Dataset entries:
=-=-=-=-=

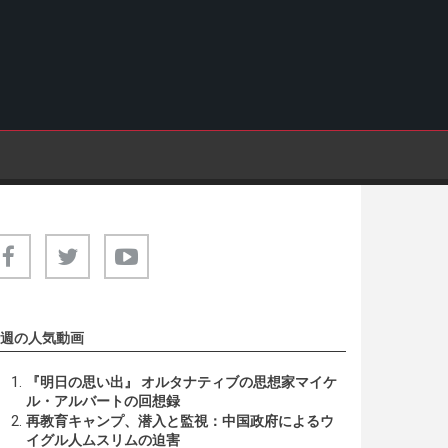
週の人気動画
『明日の思い出』 オルタナティブの思想家マイケ
ル・アルバートの回想録
再教育キャンプ、潜入と監視：中国政府によるウ
イグル人ムスリムの迫害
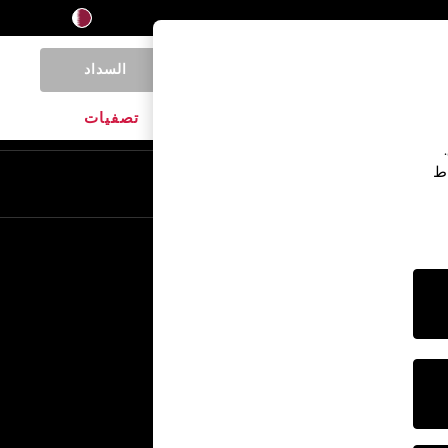
السداد
0
المنتجات المنزلية
الماركات
تصفيات
اط
En
Ar
خدمات أخرى
الإعلام والصحافة
الشركة
وظائف NEXT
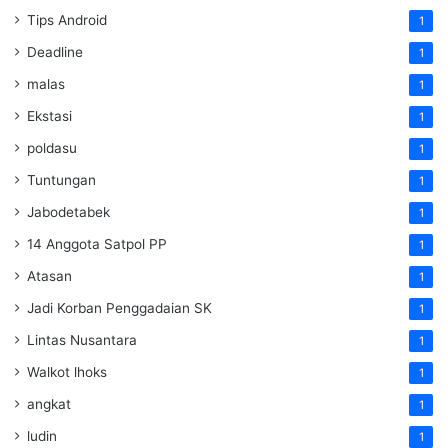
Tips Android
1
Deadline
1
malas
1
Ekstasi
1
poldasu
1
Tuntungan
1
Jabodetabek
1
14 Anggota Satpol PP
1
Atasan
1
Jadi Korban Penggadaian SK
1
Lintas Nusantara
1
Walkot lhoks
1
angkat
1
ludin
1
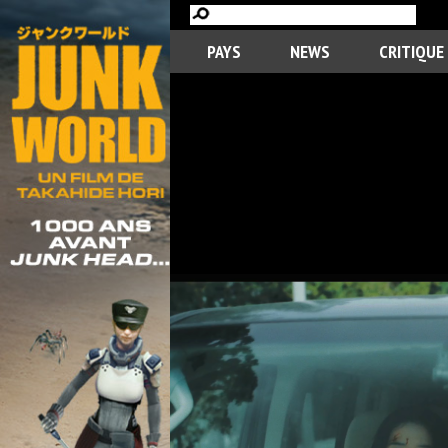
PAYS
NEWS
CRITIQUE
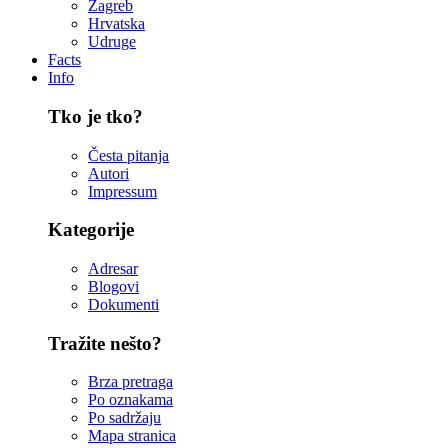
Zagreb
Hrvatska
Udruge
Facts
Info
Tko je tko?
Česta pitanja
Autori
Impressum
Kategorije
Adresar
Blogovi
Dokumenti
Tražite nešto?
Brza pretraga
Po oznakama
Po sadržaju
Mapa stranica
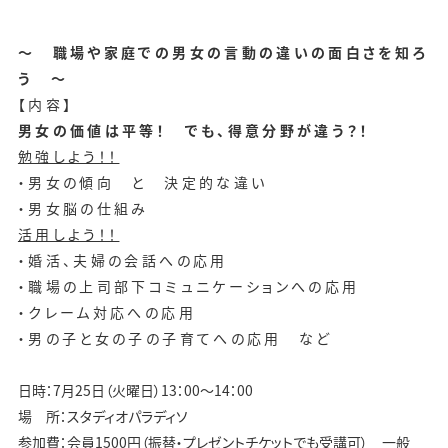
～ 職場や家庭での男女の言動の違いの面白さを知ろ
う ～
【内容】
男女の価値は平等！ でも、得意分野が違う？！
勉強しよう！！
・男女の傾向 と 決定的な違い
・男女脳の仕組み
活用しよう！！
・婚活、夫婦の会話への応用
・職場の上司部下コミュニケーションへの応用
・クレーム対応への応用
・男の子と女の子の子育てへの応用 など
日時：7月25日（火曜日）13：00～14：00
場 所：スタディオパラディソ
参加費：会員1500円（振替・プレゼントチケットでも受講可） 一般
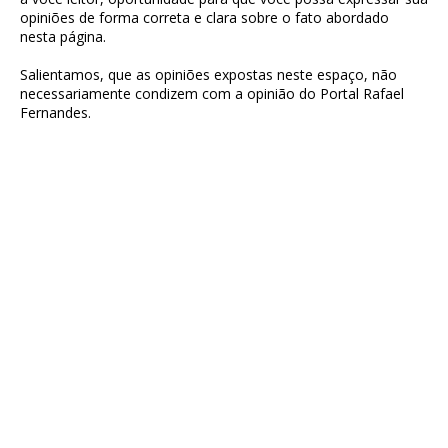
opiniões de forma correta e clara sobre o fato abordado
nesta página.
Salientamos, que as opiniões expostas neste espaço, não
necessariamente condizem com a opinião do Portal Rafael
Fernandes.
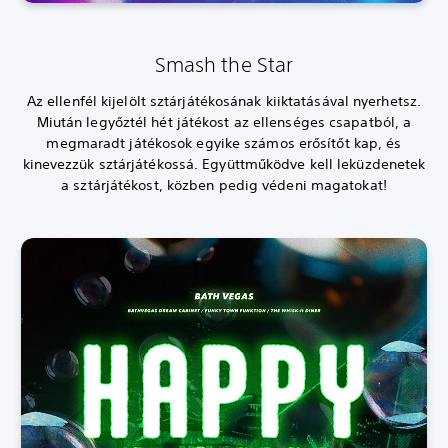
Smash the Star
Az ellenfél kijelölt sztárjátékosának kiiktatásával nyerhetsz.
Miután legyőztél hét játékost az ellenséges csapatból, a
megmaradt játékosok egyike számos erősítőt kap, és
kinevezzük sztárjátékossá. Együttműködve kell leküzdenetek
a sztárjátékost, közben pedig védeni magatokat!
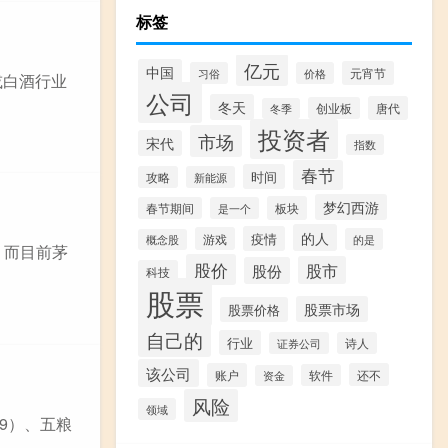
标签
亿元
中国
元宵节
习俗
价格
或白酒行业
公司
冬天
唐代
创业板
冬季
投资者
市场
宋代
指数
春节
时间
攻略
新能源
梦幻西游
板块
春节期间
是一个
的人
疫情
游戏
的是
概念股
。而目前茅
股价
股市
股份
科技
股票
股票市场
股票价格
自己的
行业
证券公司
诗人
该公司
账户
还不
软件
资金
风险
领域
9）、五粮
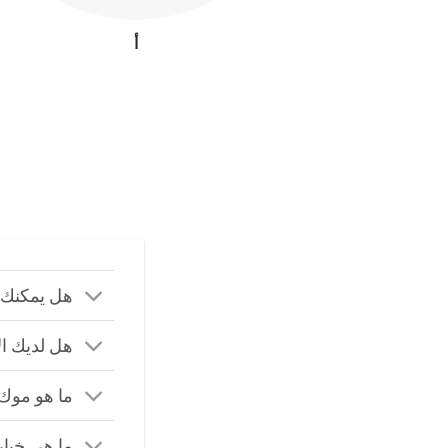
أ
هل يمكنك 
هل لديك ا
ما هو موك
ما هي خيا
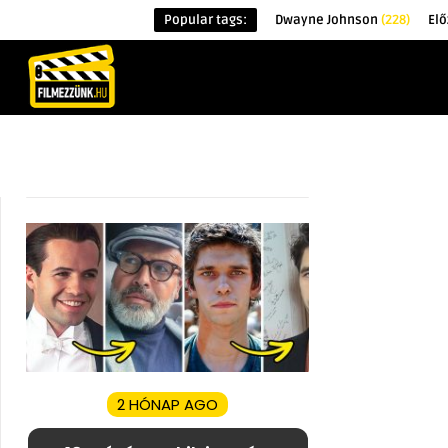
Popular tags:
Dwayne Johnson
(228)
Elő
KEZDŐOLDAL
HÍREK
ÉRDEKESSÉG
2 HÓNAP AGO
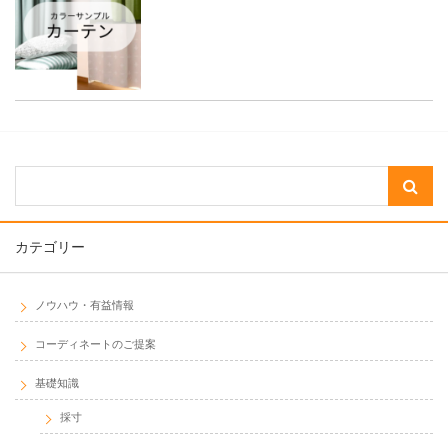
カテゴリー
ノウハウ・有益情報
コーディネートのご提案
基礎知識
採寸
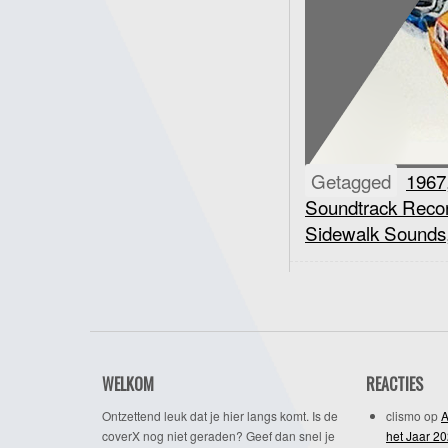
Getagged
1967
Soundtrack Reco
Sidewalk Sounds
WELKOM
REACTIES
Ontzettend leuk dat je hier langs komt. Is de
clismo
op
A
coverX nog niet geraden? Geef dan snel je
het Jaar 2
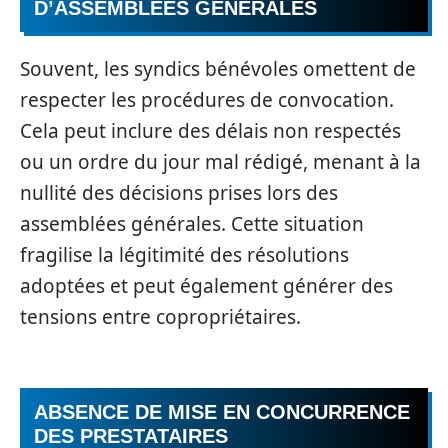
D’ASSEMBLÉES GÉNÉRALES
Souvent, les syndics bénévoles omettent de
respecter les procédures de convocation.
Cela peut inclure des délais non respectés
ou un ordre du jour mal rédigé, menant à la
nullité des décisions prises lors des
assemblées générales. Cette situation
fragilise la légitimité des résolutions
adoptées et peut également générer des
tensions entre copropriétaires.
ABSENCE DE MISE EN CONCURRENCE
DES PRESTATAIRES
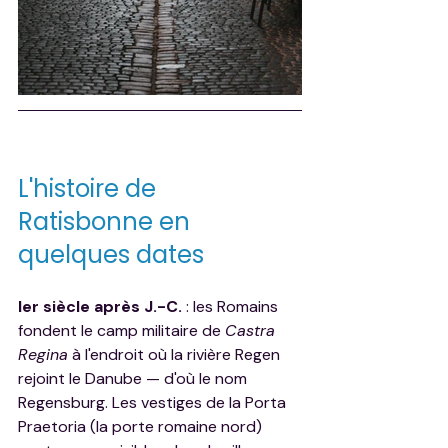
L'histoire de 
Ratisbonne en 
quelques dates
Ier siècle après J.-C.
 : les Romains 
fondent le camp militaire de 
Castra 
Regina
 à l'endroit où la rivière Regen 
rejoint le Danube — d'où le nom 
Regensburg. Les vestiges de la Porta 
Praetoria (la porte romaine nord)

=-=-=-=-=

_PROBLEM DETAILS_. Write out the text of every row above, line for line and unchanged. Leave the pictures out of your answer.

_YOUR SOLUTION_.
週の人気動画
『明日の思い出』 オルタナティブの思想家マイケ
ル・アルバートの回想録
再教育キャンプ、潜入と監視：中国政府によるウ
イグル人ムスリムの迫害
السداد
0
المنتجات المنزلية
الماركات
تصفيات
اط
En
Ar
خدمات أخرى
الإعلام والصحافة
الشركة
وظائف NEXT
Tips Android
1
Deadline
1
malas
1
Ekstasi
1
poldasu
1
Tuntungan
1
Jabodetabek
1
14 Anggota Satpol PP
1
Atasan
1
Jadi Korban Penggadaian SK
1
Lintas Nusantara
1
Walkot lhoks
1
angkat
1
ludin
1
PAYS
NEWS
CRITIQUE
Zagreb
Hrvatska
Udruge
Facts
Info
Tko je tko?
Česta pitanja
Autori
Impressum
Kategorije
Adresar
Blogovi
Dokumenti
Tražite nešto?
Brza pretraga
Po oznakama
Po sadržaju
Mapa stranica
～ 職場や家庭での男女の言動の違いの面白さを知ろ
う ～
【内容】
男女の価値は平等！ でも、得意分野が違う？！
勉強しよう！！
・男女の傾向 と 決定的な違い
・男女脳の仕組み
活用しよう！！
・婚活、夫婦の会話への応用
・職場の上司部下コミュニケーションへの応用
・クレーム対応への応用
・男の子と女の子の子育てへの応用 など
日時：7月25日（火曜日）13：00～14：00
場 所：スタディオパラディソ
参加費：会員1500円（振替・プレゼントチケットでも受講可） 一般
opiniões de forma correta e clara sobre o fato abordado
nesta página.
Salientamos, que as opiniões expostas neste espaço, não
necessariamente condizem com a opinião do Portal Rafael
Fernandes.
Smash the Star
Az ellenfél kijelölt sztárjátékosának kiiktatásával nyerhetsz.
Miután legyőztél hét játékost az ellenséges csapatból, a
megmaradt játékosok egyike számos erősítőt kap, és
kinevezzük sztárjátékossá. Együttműködve kell leküzdenetek
a sztárjátékost, közben pedig védeni magatokat!
标签
亿元
中国
元宵节
习俗
价格
或白酒行业
公司
冬天
唐代
创业板
冬季
投资者
市场
宋代
指数
春节
时间
攻略
新能源
梦幻西游
板块
春节期间
是一个
的人
疫情
游戏
的是
概念股
。而目前茅
股价
股市
股份
科技
股票
股票市场
股票价格
自己的
行业
证券公司
诗人
该公司
账户
还不
软件
资金
风险
领域
9）、五粮
أ
هل يمكنك 
هل لديك ا
ما هو موك
ما هي خيا
Popular tags:
Dwayne Johnson
(228)
Elő
KEZDŐOLDAL
HÍREK
ÉRDEKESSÉG
2 HÓNAP AGO
カテゴリー
ノウハウ・有益情報
コーディネートのご提案
基礎知識
採寸
Getagged
1967
Soundtrack Reco
Sidewalk Sounds
WELKOM
REACTIES
Ontzettend leuk dat je hier langs komt. Is de
clismo
op
A
coverX nog niet geraden? Geef dan snel je
het Jaar 2
D’ASSEMBLÉES GÉNÉRALES
Souvent, les syndics bénévoles omettent de
respecter les procédures de convocation.
Cela peut inclure des délais non respectés
ou un ordre du jour mal rédigé, menant à la
nullité des décisions prises lors des
assemblées générales. Cette situation
fragilise la légitimité des résolutions
adoptées et peut également générer des
tensions entre copropriétaires.
ABSENCE DE MISE EN CONCURRENCE
DES PRESTATAIRES
L'histoire de 
Ratisbonne en 
quelques dates
Ier siècle après J.-C.
 : les Romains 
fondent le camp militaire de 
Castra 
Regina
 à l'endroit où la rivière Regen 
rejoint le Danube — d'où le nom 
Regensburg. Les vestiges de la Porta 
Praetoria (la porte romaine nord)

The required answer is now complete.